I am learning Scikit-Learn and I am trying to perform a grid search on a multi label classification problem. This is what I wrote:
from sklearn.model_selection import GridSearchCV
param_grid = [
{'randomforestclassifier__n_estimators': [3, 10, 30], 'randomforestclassifier__max_features': [2, 4, 5, 8]},
{'randomforestclassifier__bootstrap': [False], 'randomforestclassifier__n_estimators': [3, 10], 'randomforestclassifier__max_features': [2, 3, 4]}
]
rf_classifier = OneVsRestClassifier(
make_pipeline(RandomForestClassifier(random_state=42))
)
grid_search = GridSearchCV(rf_classifier, param_grid=param_grid, cv=5, scoring = 'f1_micro')
grid_search.fit(X_train_prepared, y_train)
However when I run it I get the following error:
ValueError: Invalid parameter randomforestclassifier for estimator
OneVsRestClassifier(estimator=Pipeline(steps=[('randomforestclassifier',
RandomForestClassifier(random_state=42))])). Check the list of available parameters
with `estimator.get_params().keys()`.
I tried to run also the grid_search.estimator.get_params().keys()
command but I just get a list of parameters containing the ones that I have written, therefore I am not sure what I should do.
Would you be able to suggest what the issue is and how I can run the grid search properly?
You would have been able to define param_grid
as you did in case rf_classifier
was a Pipeline
object. Quoting the Pipeline's docs
The purpose of the pipeline is to assemble several steps that can be cross-validated together while setting different parameters. For this, it enables setting parameters of the various steps using their names and the parameter name separated by a '__'.

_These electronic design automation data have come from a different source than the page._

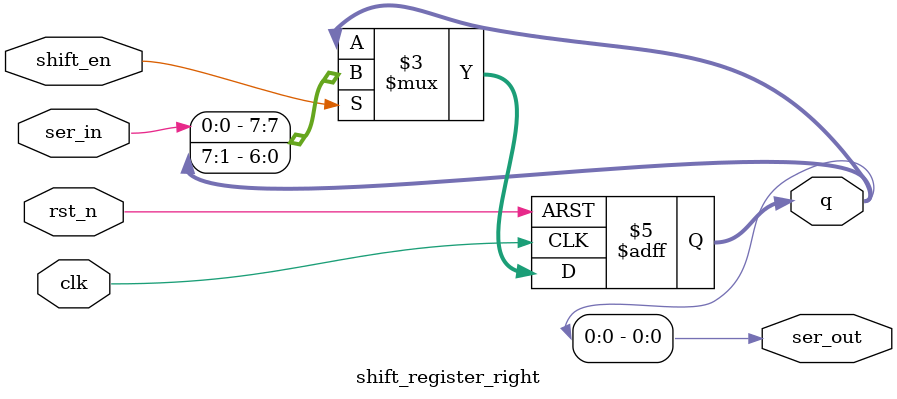
<source format=v>

module shift_register_right(
    input clk,
    input rst_n,
    input shift_en,
    input ser_in,
    output reg [7:0]q,
    output ser_out
);

assign ser_out = q[0];

always @(posedge clk or negedge rst_n)begin
    if(!rst_n)begin
        q <= 8'b00000000;
    end else if (shift_en)begin
        q <= {ser_in, q[7:1]};
    end
end

endmodule
</source>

In your case, instead, rf_classifier
is OneVsRestClassifier
instance. Therefore, before setting the parameters for the RFC, you'll need to be able to access the pipeline instance, which you can do via OneVsRestClassifier
estimator
's parameter, as follows:
param_grid = [
{'estimator__randomforestclassifier__n_estimators': [3, 10, 30],
'estimator__randomforestclassifier__max_features': [2, 4, 5, 8]
},
{'estimator__randomforestclassifier__bootstrap': [False],
'estimator__randomforestclassifier__n_estimators': [3, 10],
'estimator__randomforestclassifier__max_features': [2, 3, 4]
}
]